> WRITTEN TASK: List each line of the material below that contains the string "instances". Match case exactly.

> EXTRACTED ENTRIES:
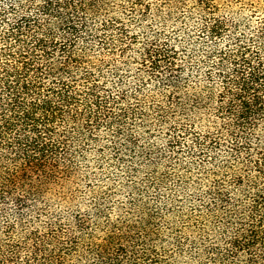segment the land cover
Returning a JSON list of instances; mask_svg holds the SVG:
<instances>
[{
  "label": "trees",
  "instance_id": "trees-1",
  "mask_svg": "<svg viewBox=\"0 0 264 264\" xmlns=\"http://www.w3.org/2000/svg\"><path fill=\"white\" fill-rule=\"evenodd\" d=\"M194 1L206 67L199 83L184 77L191 57L156 40L139 52L137 79L147 76L164 99L157 120L175 123L168 151L185 149L213 167L215 179L198 209L212 231L202 234L205 245L191 249L194 264H264V15L255 24L250 15L241 22L219 14L211 0ZM138 5L130 13L140 21L146 7ZM106 6L104 0H0V264L144 261L137 250L150 231L144 217L109 224L96 236L85 211L52 208L45 197L73 175L79 142L93 140L102 126L120 137L128 115L139 114L122 107L138 90L107 88L102 80L106 55L123 56L132 41H123L125 25ZM194 119L210 129L190 131ZM114 144L120 151L121 143ZM86 210L96 219L100 214L95 205Z\"/></svg>",
  "mask_w": 264,
  "mask_h": 264
},
{
  "label": "rangeland",
  "instance_id": "rangeland-1",
  "mask_svg": "<svg viewBox=\"0 0 264 264\" xmlns=\"http://www.w3.org/2000/svg\"><path fill=\"white\" fill-rule=\"evenodd\" d=\"M104 1L109 4V11H114L113 17L125 25L127 34L123 41H132L126 43L130 44L123 56L118 51L106 55L108 60L101 66L102 80L107 88L138 90L134 97L128 95L130 98L122 107L139 114L128 115L120 137H114L112 129L102 126L96 128L93 140L79 142L75 147L73 175L45 197L52 208L85 211L91 227H96V236L109 224L126 226L142 216L151 225L144 246L137 248L143 251L142 264H194L195 253L191 249L205 245L202 234L212 231L204 211L198 209L199 199L215 179L213 167L193 161L185 149L174 148L175 154L168 151V128L175 123L162 124L157 120V106L164 105V99L153 81L147 80V76L140 81L137 76L138 55L145 43L165 41L174 45L180 58L191 57L184 67V77L191 85L199 83L206 69L201 63L200 40L195 35L200 12L194 0ZM135 1L146 7V16L140 21L130 13ZM211 1L219 6V14L240 17L241 22L251 17L255 24L264 15V0ZM104 11L99 21L106 18ZM194 120L190 131L203 135L210 129L207 121ZM183 137L186 143L190 142L188 135ZM116 141L121 143L117 144L120 151ZM66 198L72 202L66 204ZM94 205L100 210L97 219L86 210Z\"/></svg>",
  "mask_w": 264,
  "mask_h": 264
}]
</instances>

> WRITTEN REPLY:
Returning a JSON list of instances; mask_svg holds the SVG:
<instances>
</instances>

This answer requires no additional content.